I know if I squeeze it I’m gonna regret

If it gets real big I’ll be upset

It’s gonna be huge wanna bet

 

I just tried to pop it, my nose turned red

I’ll try again tomorrow to pop it instead

I just woke up and it’s still here

I squeezed it again, my fuckin eyes tear

 

I finally got it to come to a head

I squeezed and squeezed until it bled

It fuckin hurt bad, enough is said

My hidden zits gone but my nose is still red

 

Hidden Zit

Fuck that shit

Hidden Zit

Fucked up shit

Hidden Zit

Fuck that shit

Pop that shit

Hidden Zit

 

Feelings 07/03/1991 6.35pm

How confused can I get? Kill myself I say. Run away and get knocked down, starve. What can a girl do to cope without a Mum. I want to be with her, I want to hear her. I want to see her, I want to feel her. I fuckin want her. Bitch. How dare she, Why, I’m so angry again. Dad doesn’t know, I can’t speak to him. His alternative is to go to a gig and have a good time rather than go to see Mum’s grave on Mothers Day, I don’t know what the fuck I want.
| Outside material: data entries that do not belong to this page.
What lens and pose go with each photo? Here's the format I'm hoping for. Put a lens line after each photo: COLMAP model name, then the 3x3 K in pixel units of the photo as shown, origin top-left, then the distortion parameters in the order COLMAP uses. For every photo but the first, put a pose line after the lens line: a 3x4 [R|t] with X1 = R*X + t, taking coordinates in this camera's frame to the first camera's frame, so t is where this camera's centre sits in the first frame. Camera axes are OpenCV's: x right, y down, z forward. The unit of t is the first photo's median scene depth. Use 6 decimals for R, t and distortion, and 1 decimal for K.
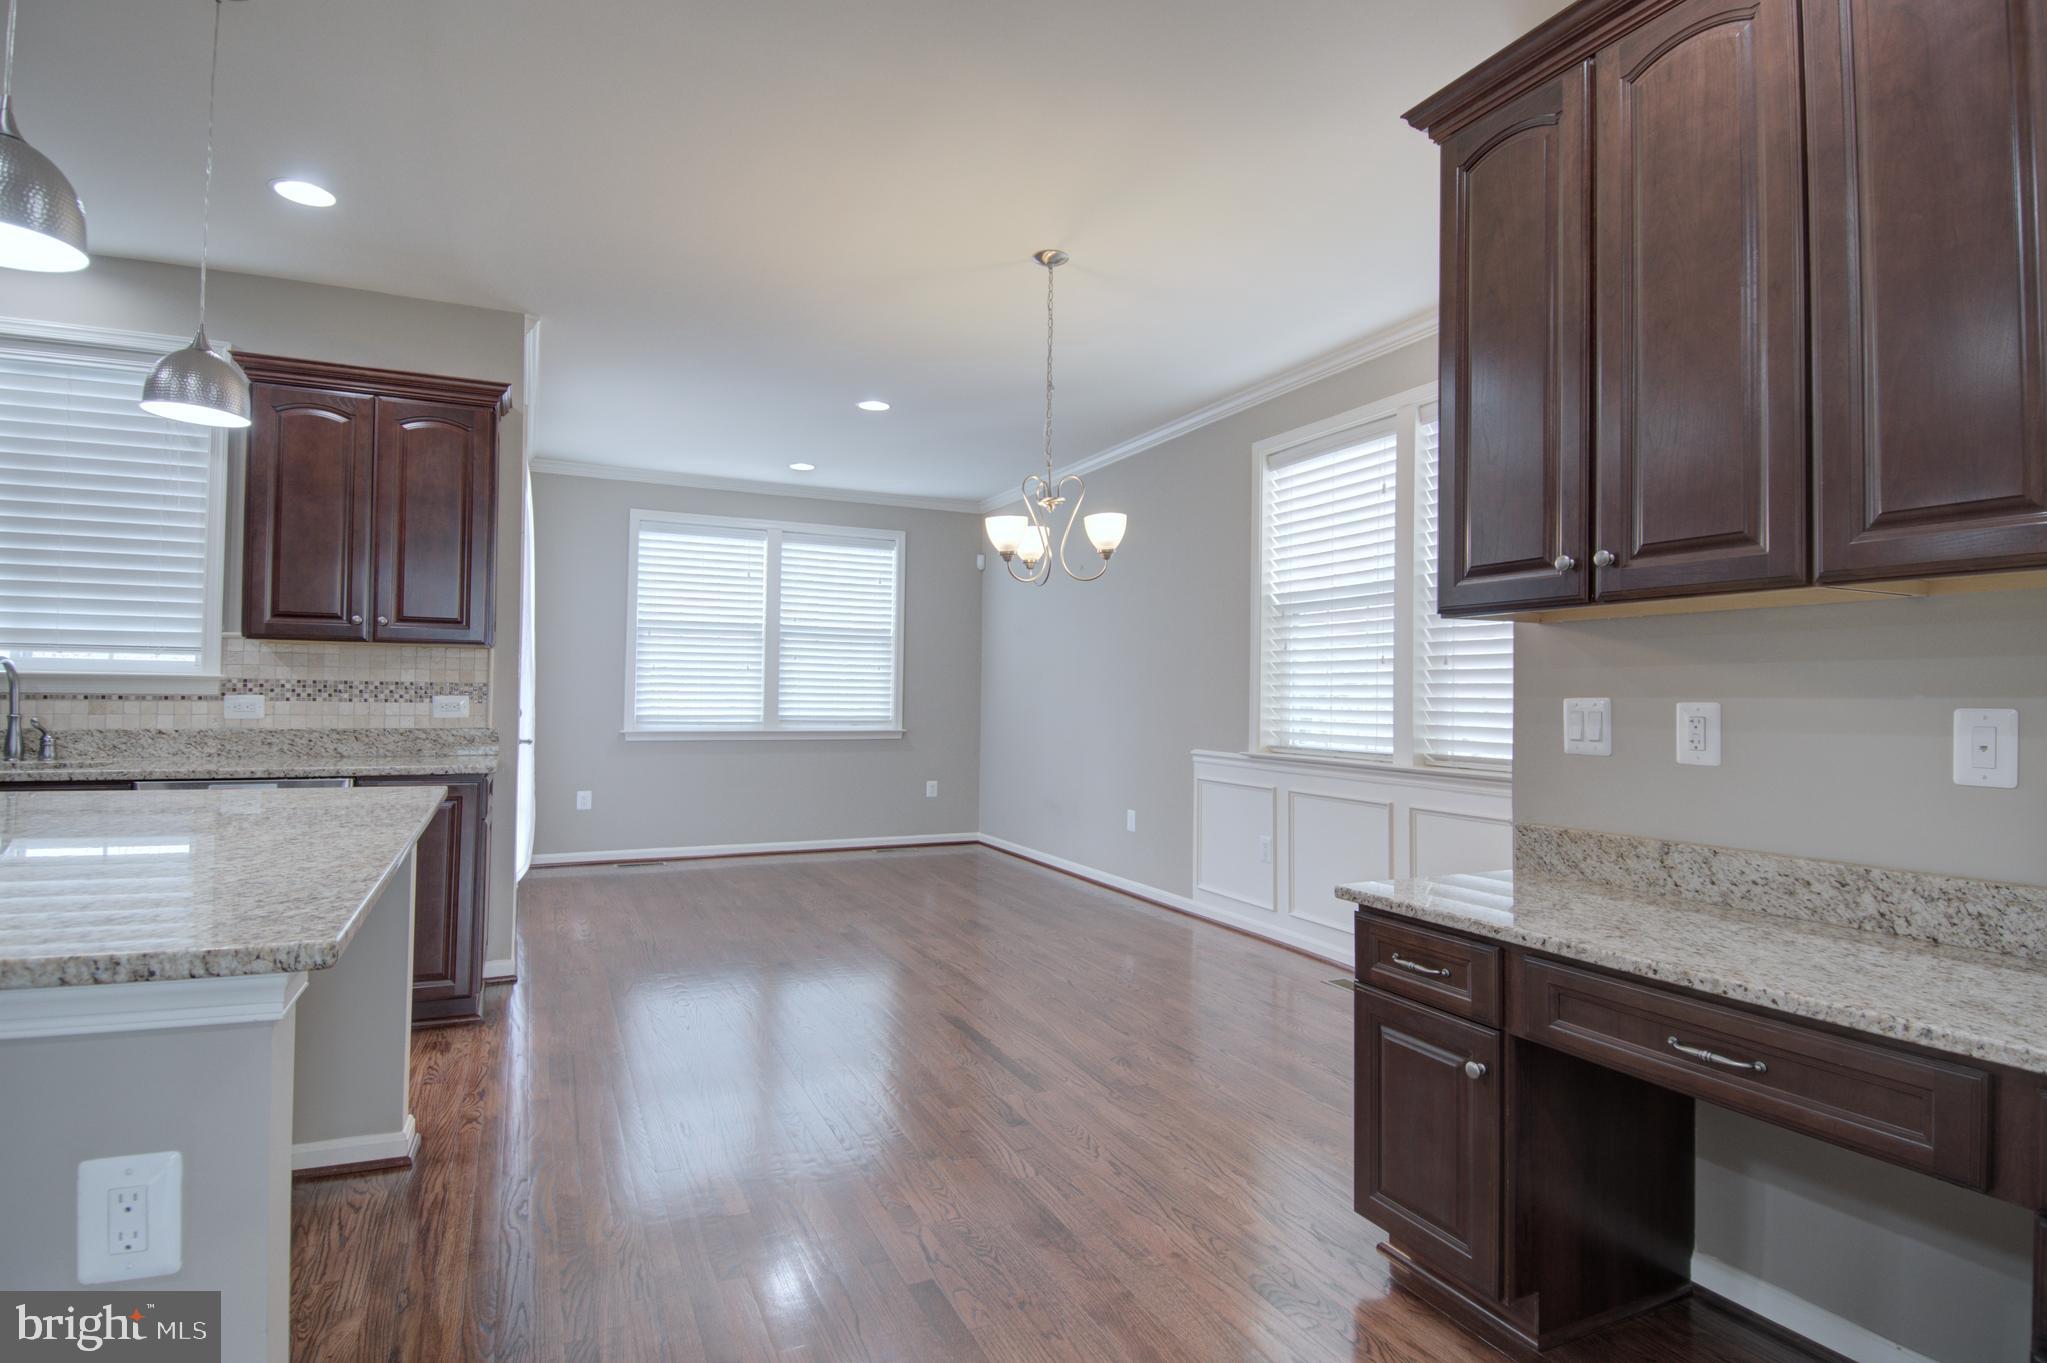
lens RADIAL K [[1046.8, 0, 1010.6], [0, 1046.8, 687.7], [0, 0, 1]] dist [-0.050676, 0.000124]
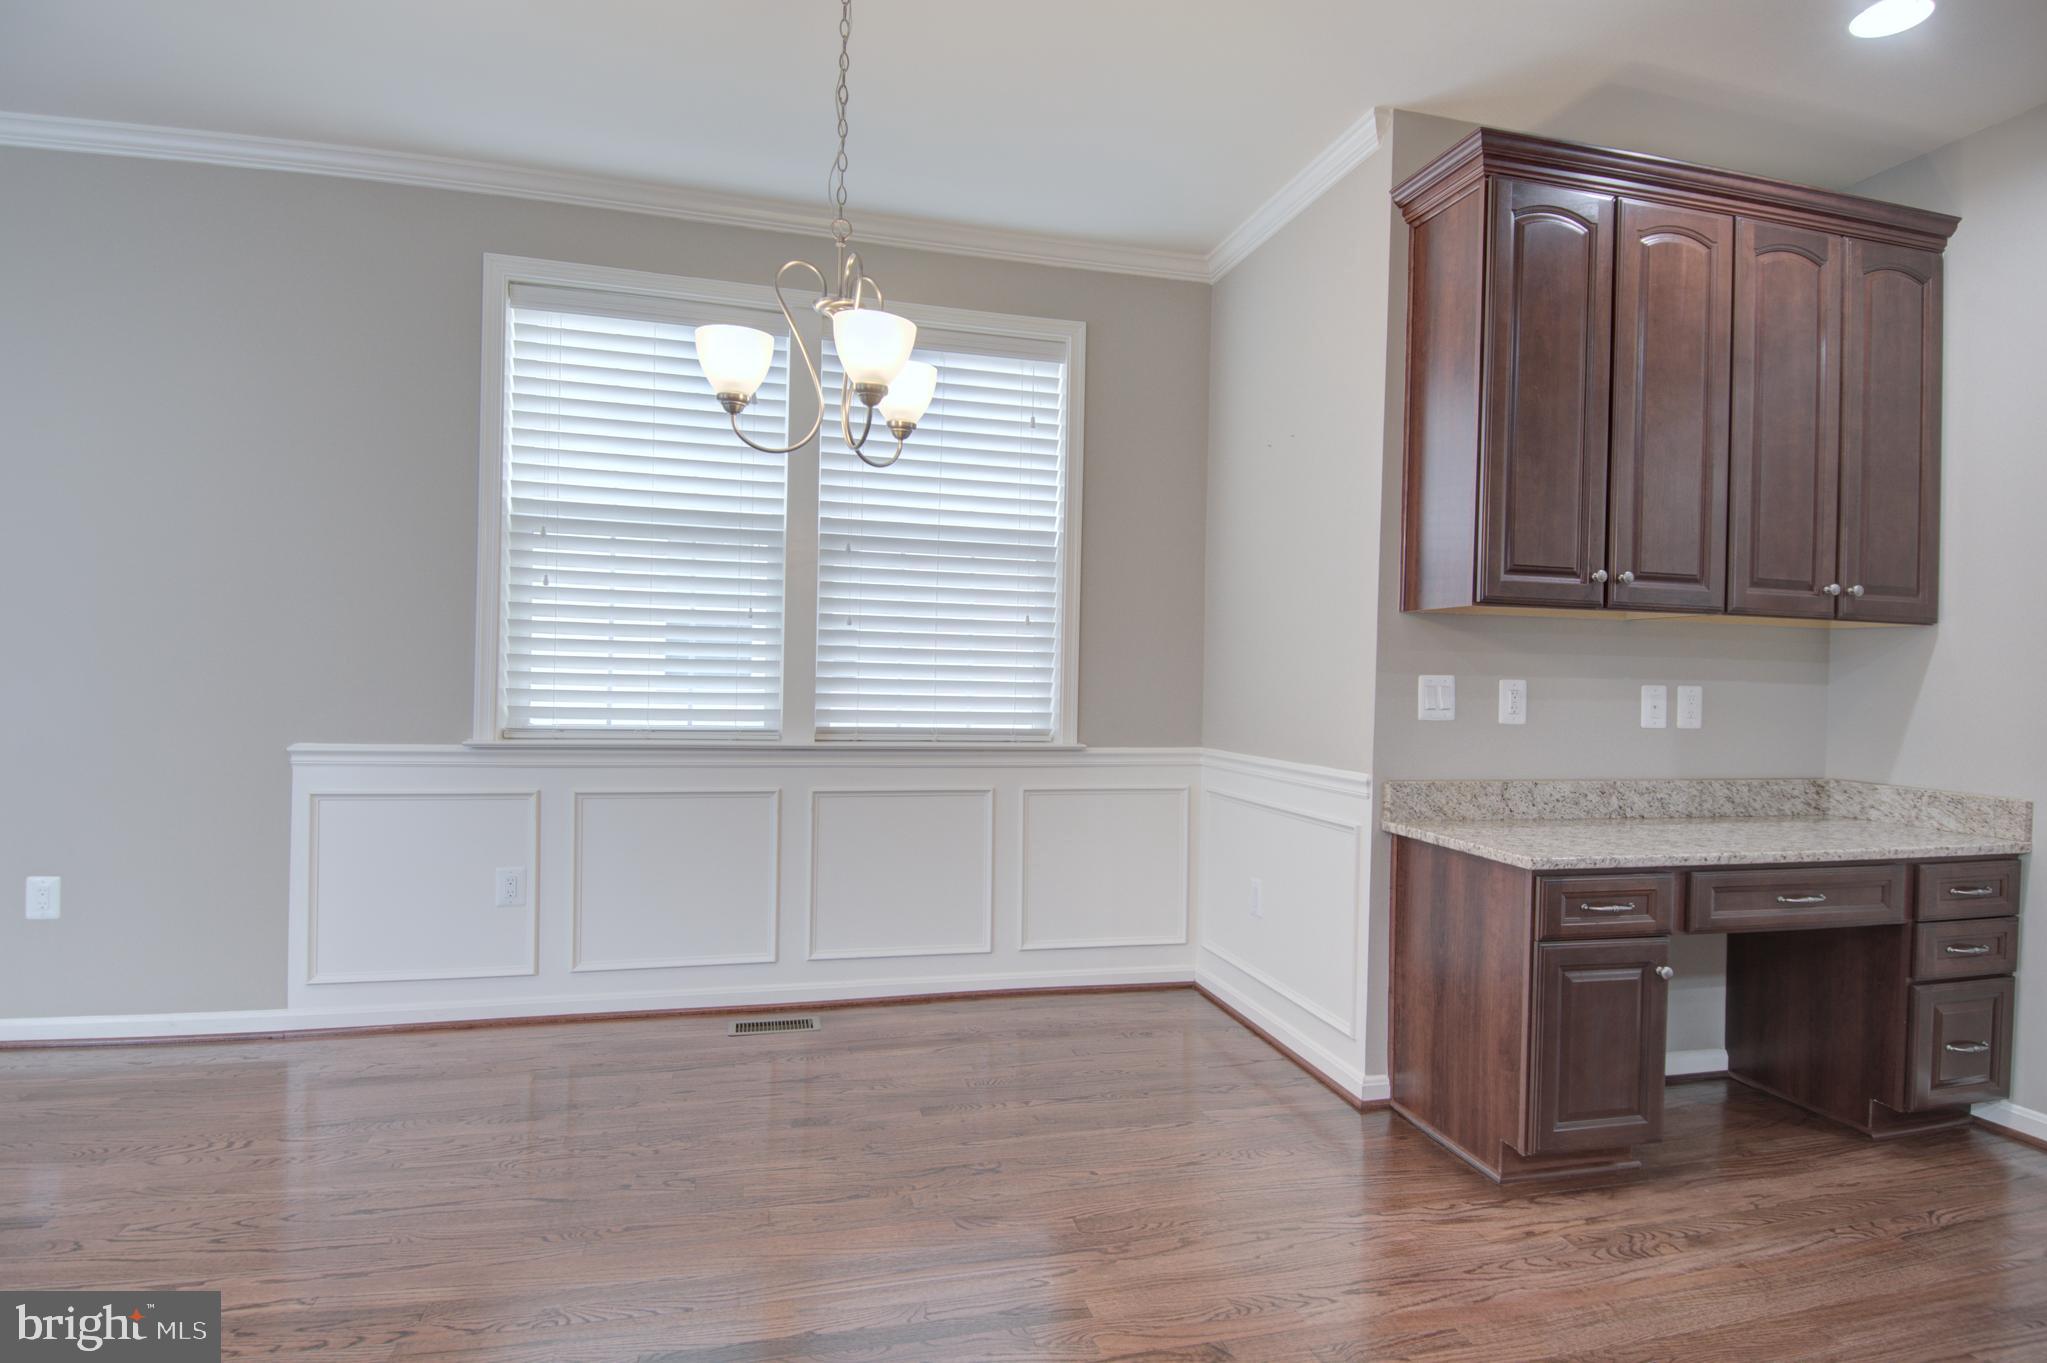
lens RADIAL K [[1049.9, 0, 1023.5], [0, 1049.9, 681.5], [0, 0, 1]] dist [0.062608, -0.062645]
pose [[0.173824, -0.018417, 0.984604, -1.111047], [-0.028899, 0.999299, 0.023794, 0.001144], [-0.984353, -0.032590, 0.173170, 1.762284]]
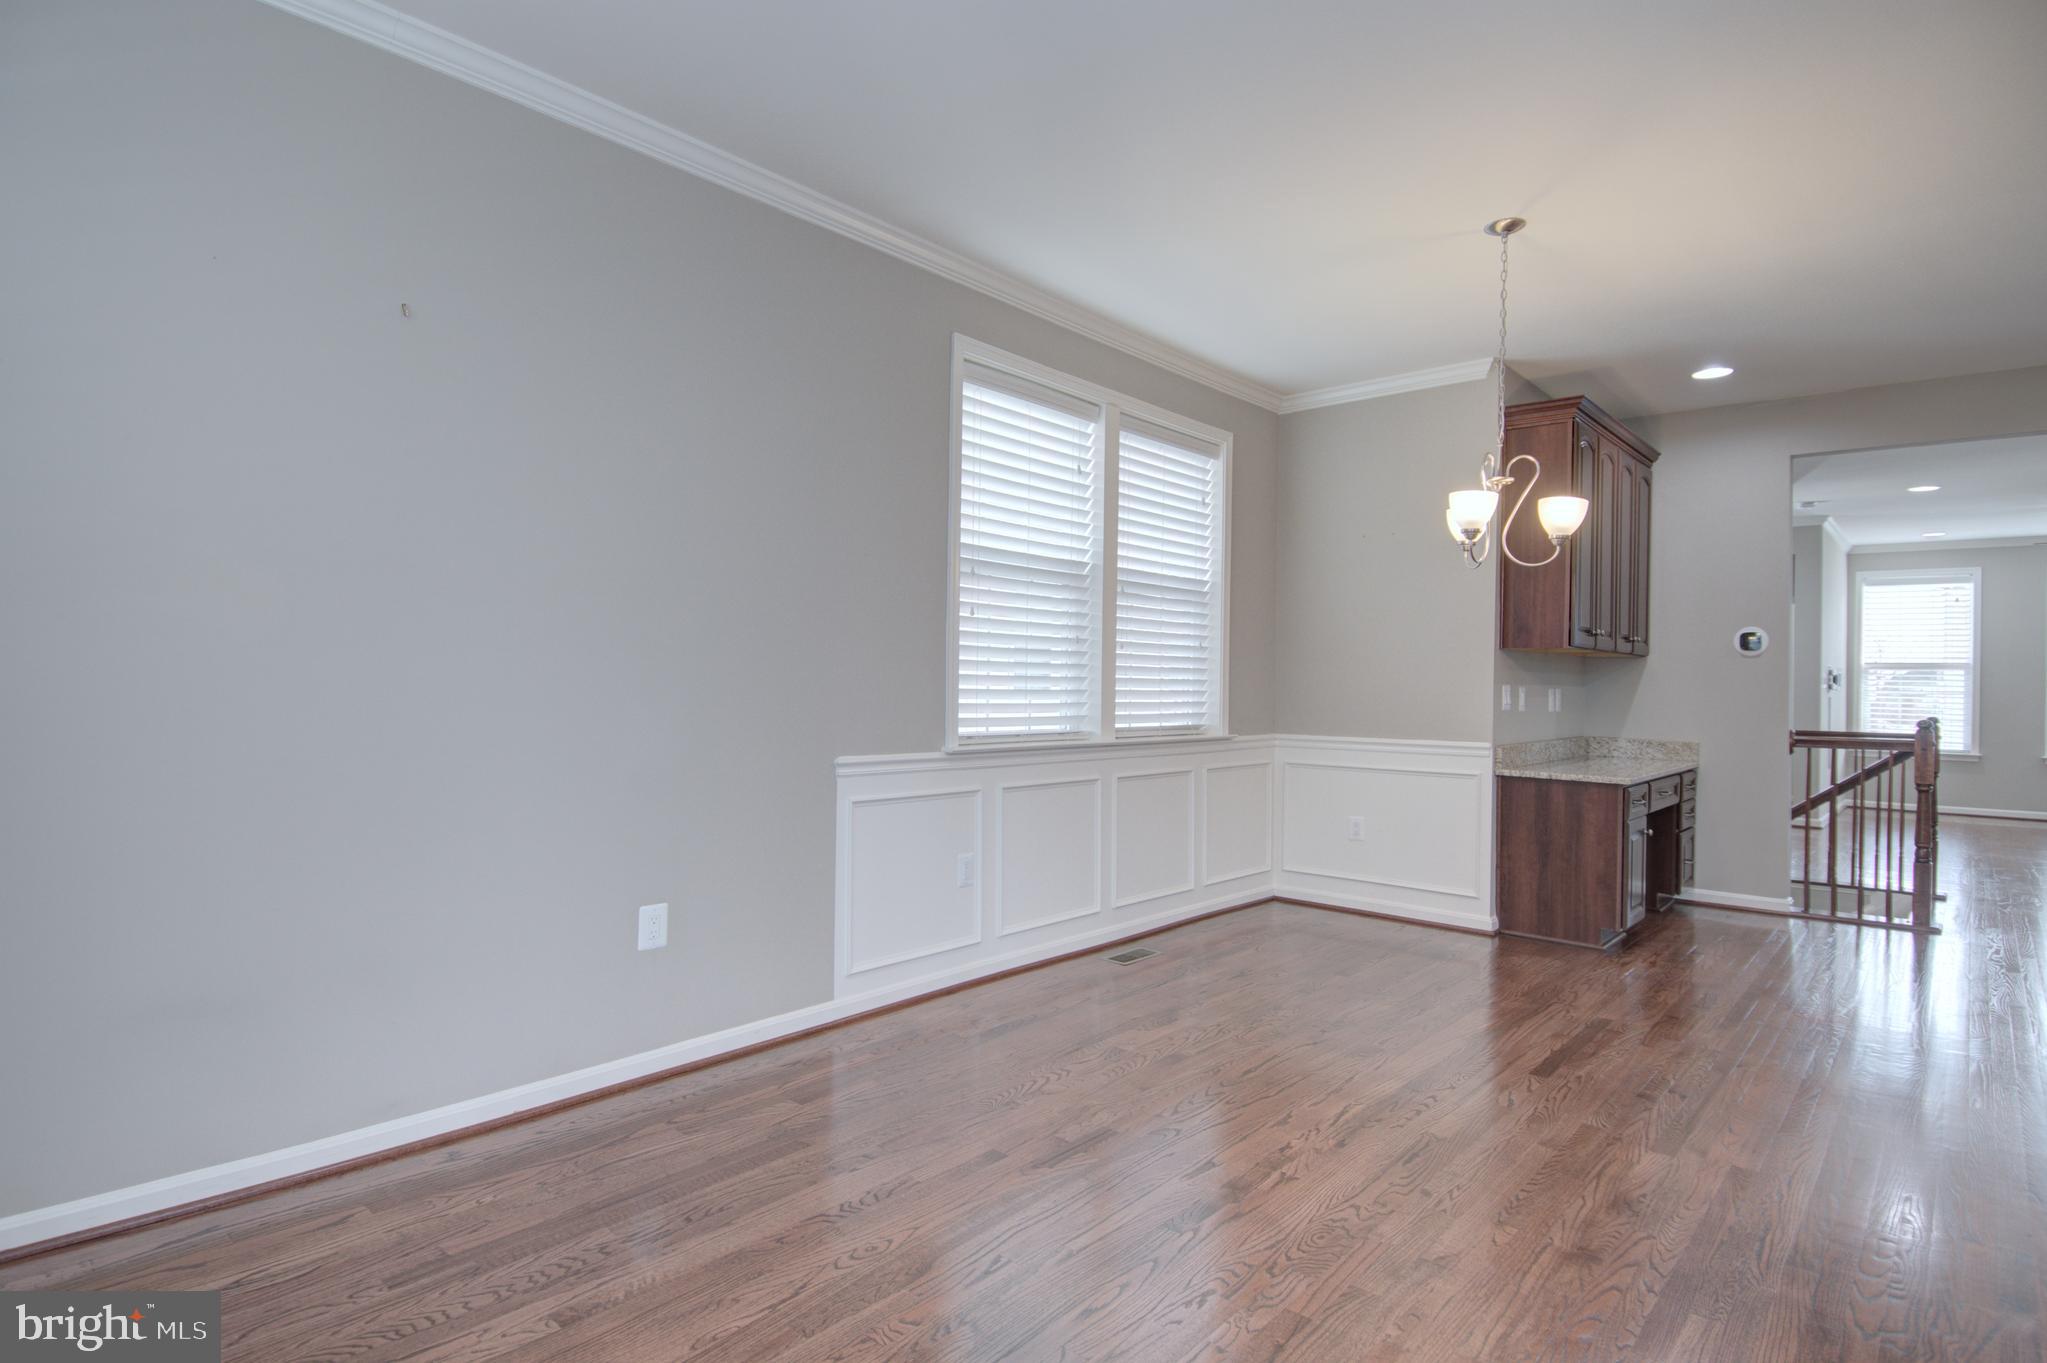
lens RADIAL K [[1049.9, 0, 1023.5], [0, 1049.9, 681.5], [0, 0, 1]] dist [0.062608, -0.062645]
pose [[-0.404263, -0.023373, 0.914344, -1.521713], [-0.031116, 0.999446, 0.011791, 0.009891], [-0.914113, -0.023684, -0.404767, 3.975214]]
Who does. No one. Mum would. She’d help me but I wouldn’t be in this situation if she was here would I. I could talk to her about P who by the way is just like every other fuckin bloke in this world. I hate them.

 

May 1991

Woke up to the sound of pouring rain

I lost your love which had no name

I looked across the sea and saw

The fire in his eyes so raw

When he looked at me it was love in disguise

There he was standing in front of me

Tall and dark as he ever could be

There I was looking straight through him

Ignoring the wild call he sent to me.